Sunday, January 19, 2014

It's NASCAR's World, I Just Live In It

                        

Once you get beyond 2 + 2 = 4, I become a math moron. I have a mental block about numbers. Trying to balance my checkbook is torture; figuring a budget is hell. I have a remarkable memory for history except that dates make my eyes glaze over. Thank heavens, by the time I got into real estate, you could buy calculators that automatically figured monthly payments if the balance was x and the interest rate was y and the term of the mortgage was z. It would not have been cool to tell prospective buyers, "oh, heck, I don't know, somewhere between $300 and $1,000."

So, you can see why I usually just shrug when NASCAR contemplates yet another change in the point system. It doesn't matter to me because I never understood the old point system. When I'm watching a race, I can't automatically figure - "let's see, he's 8th in points and he running third now so if no one else who is higher in points finishes ahead of him, he'll end up jumping up to fifth". No! I count on the announcers to tell me or I simply wait until the race is over and the standings flash on the screen. Everyone tried to convince me the last change made figuring points simpler but not for me.

Now the rumor is that NASCAR will be changing things up again. If what we read is true, there will now be sixteen drivers in the Chase. A win will automatically put you in. If there aren't sixteen different winners, they'll go by the highest in points among non-winners. There will be an elimination system in the final ten races with the field being cut by four after the third, sixth and ninth races, leaving the top four drivers to compete in a winner-take-all final race. Those four would be tied going into Homestead.

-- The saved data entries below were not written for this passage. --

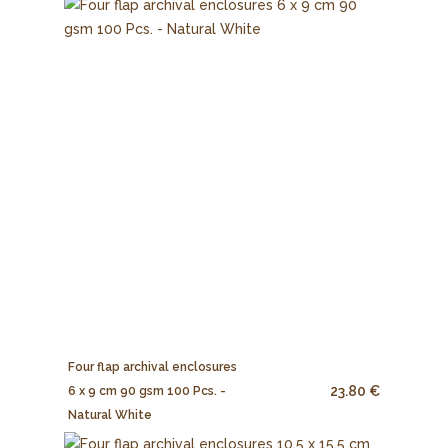
Four flap archival enclosures
23.80 €
6 x 9 cm 90 gsm 100 Pcs. -
Natural White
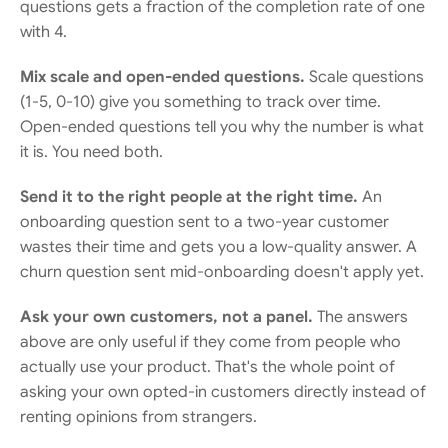
questions gets a fraction of the completion rate of one 
with 4.
Mix scale and open-ended questions.
 Scale questions 
(1-5, 0-10) give you something to track over time. 
Open-ended questions tell you why the number is what 
it is. You need both.
Send it to the right people at the right time.
 An 
onboarding question sent to a two-year customer 
wastes their time and gets you a low-quality answer. A 
churn question sent mid-onboarding doesn't apply yet.
Ask your own customers, not a panel.
 The answers 
above are only useful if they come from people who 
actually use your product. That's the whole point of 
asking your own opted-in customers directly instead of 
renting opinions from strangers.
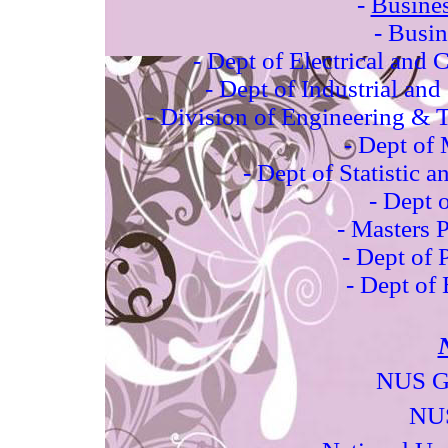
-
Busines
- Busi
-
Dept of Electrical and
-
Dept of Industrial an
-
Division of Engineering 
-
Dept of 
-
Dept of Statistic 
-
Dept 
-
Masters
P
-
Dept of 
-
Dept of
NUS Gr
NUS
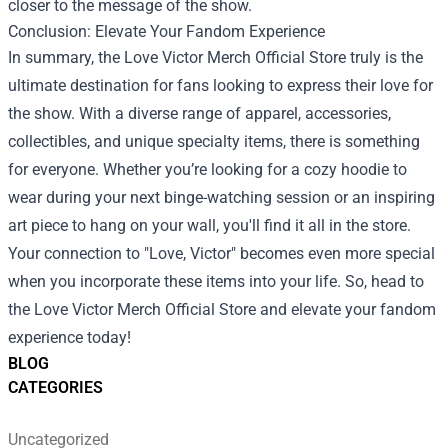
closer to the message of the show.
Conclusion: Elevate Your Fandom Experience
In summary, the Love Victor Merch Official Store truly is the
ultimate destination for fans looking to express their love for
the show. With a diverse range of apparel, accessories,
collectibles, and unique specialty items, there is something
for everyone. Whether you’re looking for a cozy hoodie to
wear during your next binge-watching session or an inspiring
art piece to hang on your wall, you'll find it all in the store.
Your connection to "Love, Victor" becomes even more special
when you incorporate these items into your life. So, head to
the Love Victor Merch Official Store and elevate your fandom
experience today!
BLOG
CATEGORIES
Uncategorized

Someone who understands numbers better than I do (or who is smarter about computers) will have to tell us how that would have affected the Chase in previous years. I know that there were 13 winners in 2013. Dale Earnhardt Jr, Clint Bowyer and Kurt Busch made it in without winning but with only 13 winners, they would have qualified under the new system based on points. Who would the other three have been? Well, David Ragan won a race but didn't make the Chase. So did Brian Vickers (a part-time driver in 2013). Martin Truex, Jr won but was taken out because of the fiasco at Richmond. Tony Stewart won but an injury took him completely off the track for the last part of the season. Denny Hamlin probably would have won a race if not for an accident that caused him to miss several races (he's never not won a race in any year and in fact, won the final race at Homestead). If Smoke and Denny had remained well, it's very possible they both would have made the Chase.

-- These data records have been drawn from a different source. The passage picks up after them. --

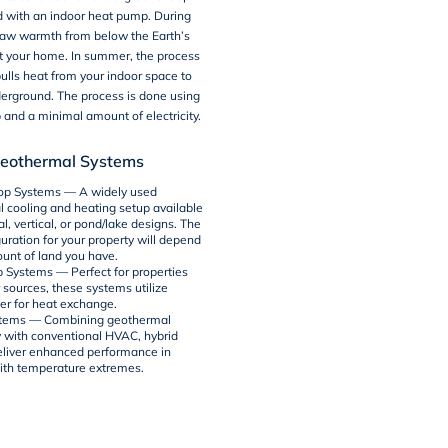
d with an indoor heat pump. During
draw warmth from below the Earth’s
t your home. In summer, the process
ulls heat from your indoor space to
derground. The process is done using
and a minimal amount of electricity.
Geothermal Systems
op Systems
— A widely used
 cooling and heating setup available
al, vertical, or pond/lake designs. The
uration for your property will depend
unt of land you have.
 Systems
— Perfect for properties
 sources, these systems utilize
r for heat exchange.
stems
— Combining geothermal
 with conventional HVAC, hybrid
liver enhanced performance in
ith temperature extremes.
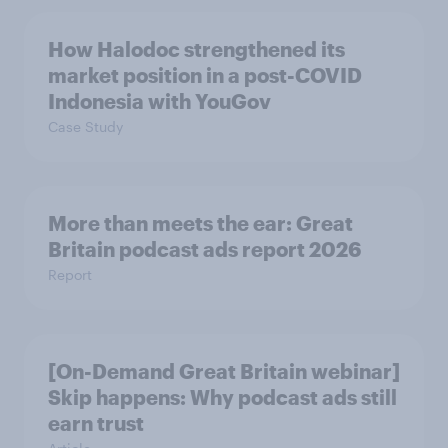
How Halodoc strengthened its
market position in a post-COVID
Indonesia with YouGov
Case Study
More than meets the ear: Great
Britain podcast ads report 2026
Report
[On-Demand Great Britain webinar]
Skip happens: Why podcast ads still
earn trust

All in all, it doesn't appear to me that this part of the change would make that much difference in terms of who is in and who is out.

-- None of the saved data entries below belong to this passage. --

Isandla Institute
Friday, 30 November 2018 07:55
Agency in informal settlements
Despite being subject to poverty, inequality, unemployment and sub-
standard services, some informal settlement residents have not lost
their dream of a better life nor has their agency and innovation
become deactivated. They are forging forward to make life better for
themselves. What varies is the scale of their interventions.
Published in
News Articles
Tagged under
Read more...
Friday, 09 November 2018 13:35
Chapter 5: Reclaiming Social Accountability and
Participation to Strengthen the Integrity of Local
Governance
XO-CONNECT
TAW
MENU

Neither does the elimination process. Drivers usually unofficially eliminate themselves as the Chase moves on anyway. But now, having them enter Homestead on a level playing field, that seems as if it could be a real game changer. No one will have the luxury of being able to coast having only to finish 23rd, or whatever, as Jimmie did last year to win the championship. I'm not sure I care for that concept. It seems to give too much influence to a single race but I suppose it would be that 7th inning moment Brian France is looking for.

All of this may simply be NASCAR floating a trial balloon to see what kind of reaction they get and may not ever come to pass.

It doesn't matter much to me either way. Let the sanctioning body do its thing. I'm a NASCAR fan. Put race cars on a track and I'll watch them. End of story.